Subcellular localization of GADD34 in COS-7 cells. (A) COS-7 cells were immunostained using an anti-GADD34 antibody (red) as described in Materials and Methods. The cells were also stained with the ER dye, DiOC₆ (green), and the two images were merged (yellow) to allow examination of their colocalization. In the bottom row (+GST-GADD34), the anti-GADD34 antibody was blocked by the presence of excess recombinant GST-GADD34(513-674) and the cells were incubated with the antibody in the continued presence of antigen. (B) WT GFP-GADD34(1-674), GFP-GADD34(180-674), and GFP-GADD34(513-674) (shown in green) expressing COS-7 cells were immunostained using an anti-TRAP antibody (red) to identify the ER. The cells were analyzed using scanning laser confocal microscopy, and images were merged (yellow) as described in Materials and Methods. (C) Cells expressing FLAG-GADD34(1-180) were stained using the anti-FLAG antibody (red) and DiOC₆ (green).

FIG. 6.

GADD34 binds the α isoform of PP1 and dictates its subcellular distribution. (A) Immunoprecipitation (IP) of FLAG-GADD34(1-674) and FLAG-GADD34(180-674) from HEK293T cells was undertaken using anti-FLAG M2 beads. The lysates and immunoprecipitates were subjected to immunoblotting with antibodies specific for the α, β, and γ₁ isoforms of PP1, as well as with anti-FLAG and anti-PP1 (pan) antibodies, to assess levels of FLAG-GADD34 and total PP1. (B) Immunostaining untreated COS-7 cells (control) and cells treated with 5 μg of tunicamycin (TN)/ml for 8 h with anti-PP1α (red). The ER was costained using DiOC6 (green), and the panels were merged as described in Materials and Methods.

FIG. 7.

GADD34-mediated targeting of PP1α in mammalian cells.
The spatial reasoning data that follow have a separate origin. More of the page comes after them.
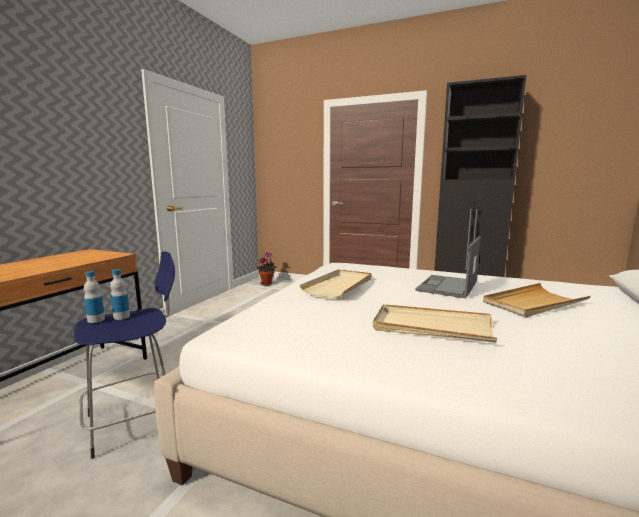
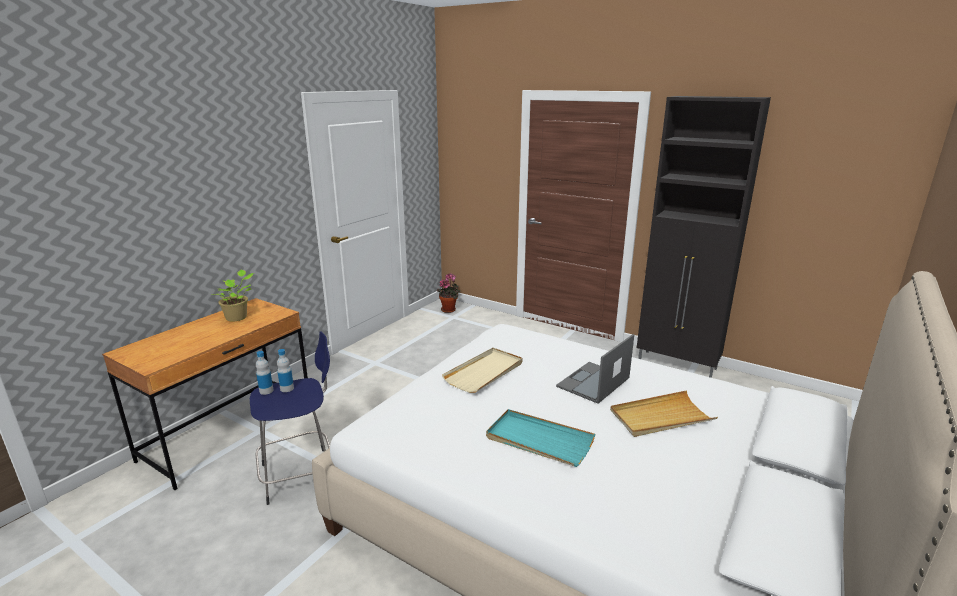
camera: 10 degrees right, 10 degrees up
(68, 258) = (238, 317): none -> potted plant
(432, 327) = (538, 440): beige tray -> turquoise tray

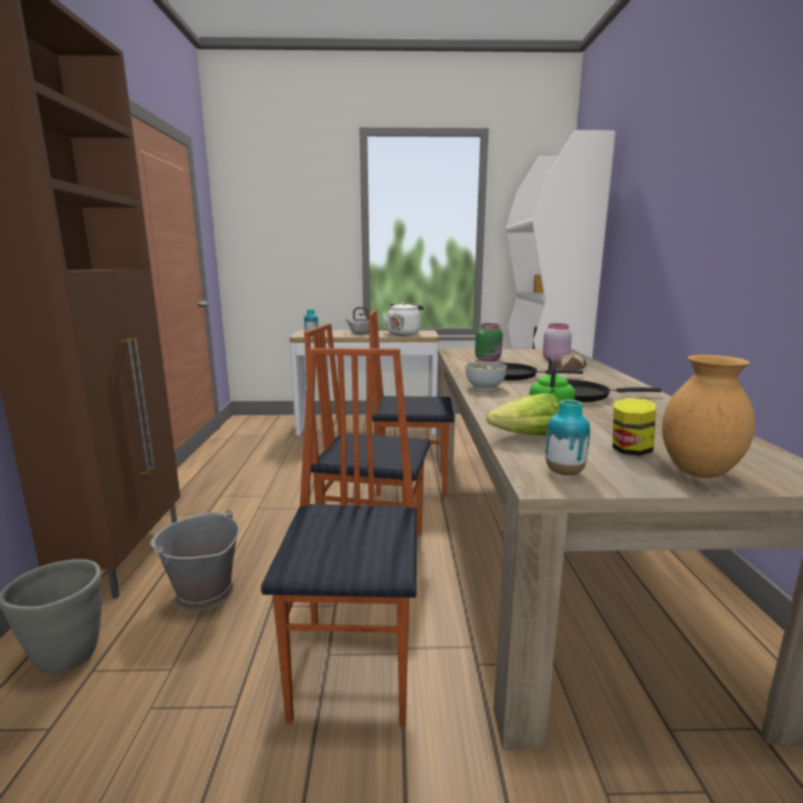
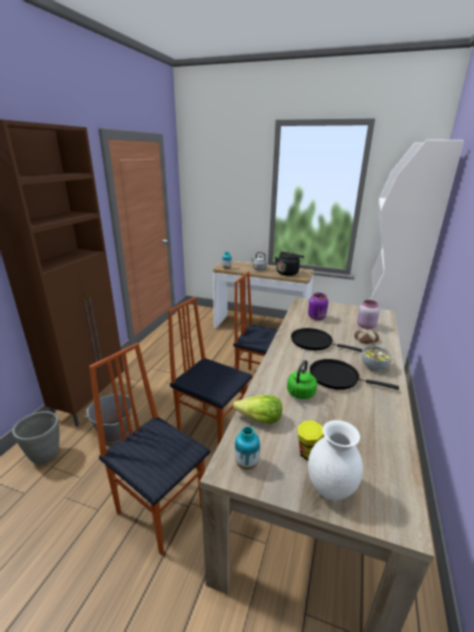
camera: 20 degrees right, 10 degrees up
(357, 669) = (161, 508): chair -> chair turned 75 degrees counterclockwise
(404, 333) = (288, 273): white kettle -> black kettle
(485, 387) = (283, 355): bowl -> bowl (374, 366)
(488, 359) = (317, 318): green jar -> purple jar
(698, 471) = (330, 488): brown vase -> white vase

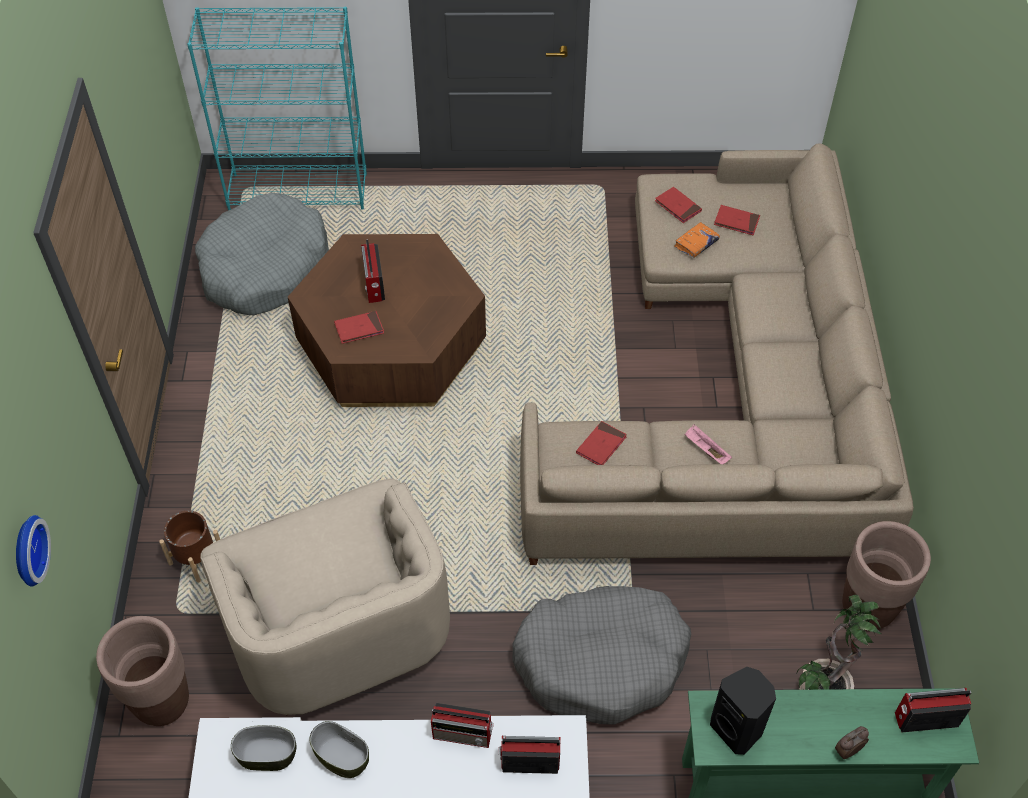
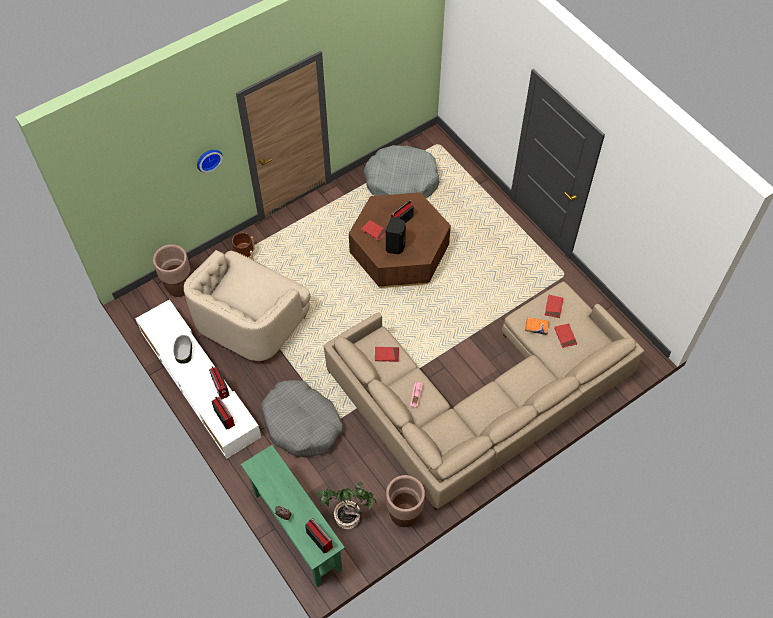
camera: 55 degrees right, 5 degrees up
(26, 550) = (146, 190): wall clock -> wall clock (208, 159)
(267, 755) = (169, 330): bowl -> none
(299, 191) = (454, 163): turquoise bookcase -> none
(737, 728) = (266, 471): black speaker -> black speaker (396, 247)

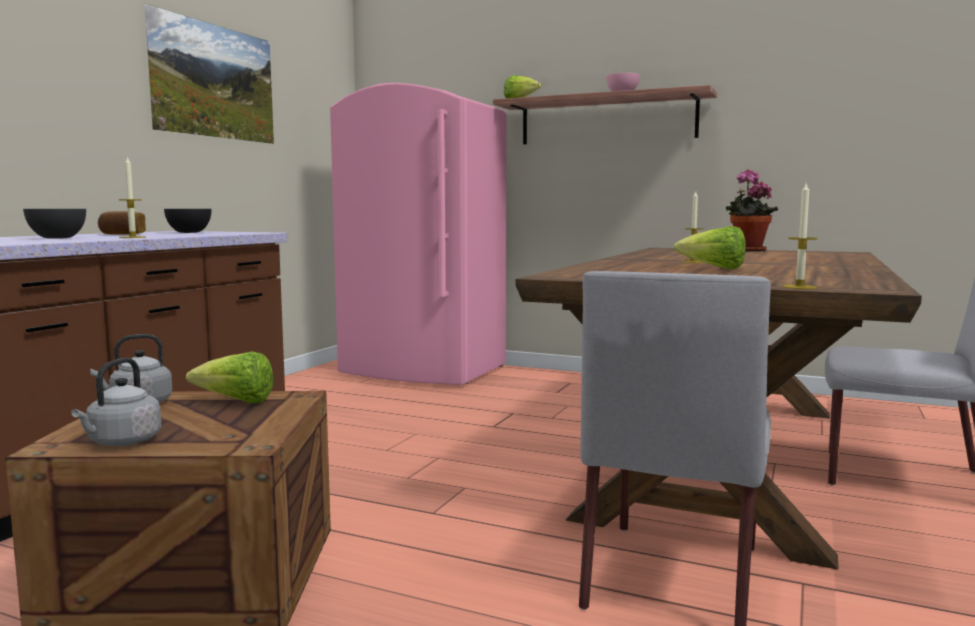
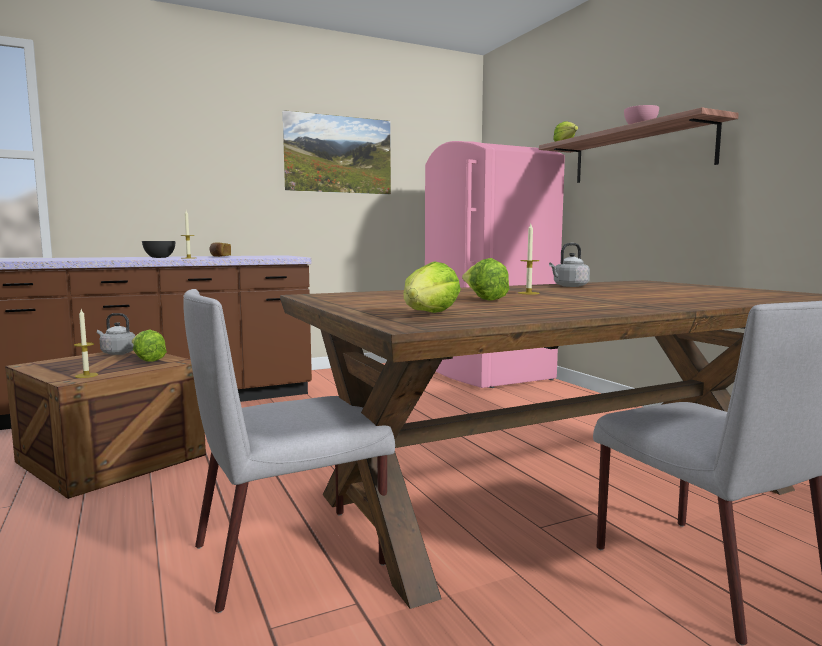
camera: 40 degrees right, 0 degrees up
(122, 442) = (47, 368): grey kettle -> grey kettle (569, 286)
(189, 232) = (263, 256): black bowl -> none
(747, 250) = (710, 287): potted plant -> none
(799, 287) = (371, 317): candle -> candle (86, 375)
(808, 282) = (429, 314): none -> lettuce

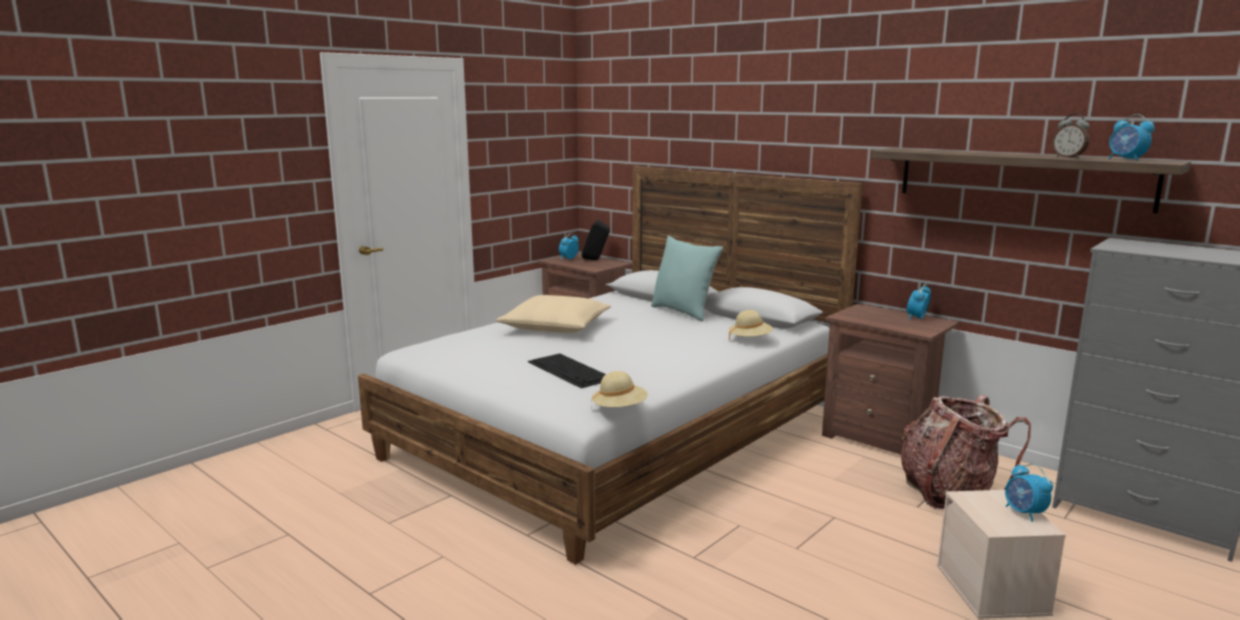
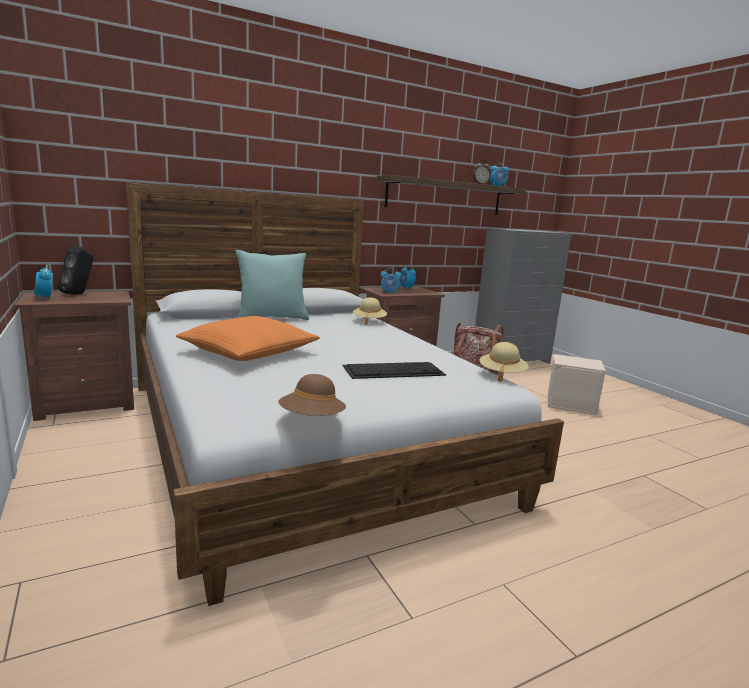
camera: 70 degrees left, 0 degrees up
(427, 365) = (312, 419): none -> brown hat
(555, 326) = (248, 352): beige pillow -> orange pillow
(1024, 513) = (580, 359): alarm clock -> alarm clock (389, 293)

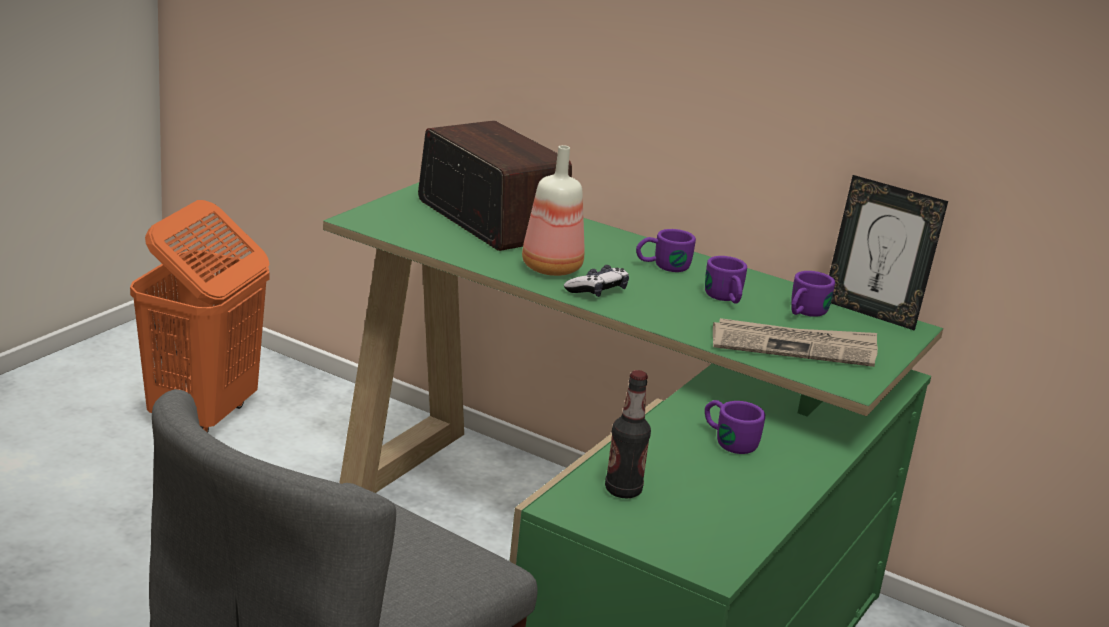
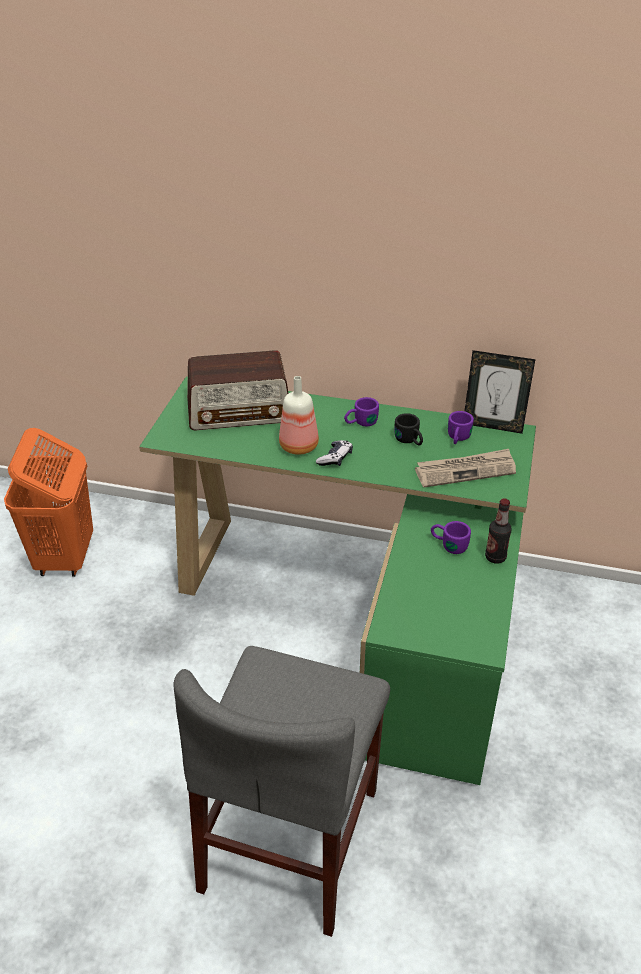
camera: 15 degrees left, 15 degrees up
(491, 219) = (240, 411): radio -> radio turned 135 degrees clockwise
(623, 490) = (412, 606): bottle -> bottle (495, 557)
(726, 299) = (410, 441): purple mug -> black mug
COS-7 cells expressing either WT GFP-GADD34(1-674), the non-PP1-binding mutant GFP-KARA, GFP-GADD34(180-674), or GFP-GADD34(513-674) (shown in green) were immunostained with an anti-PP1α antibody (red). The cells were analyzed using scanning laser confocal microscopy, and the images were merged (yellow) as described in Materials and Methods.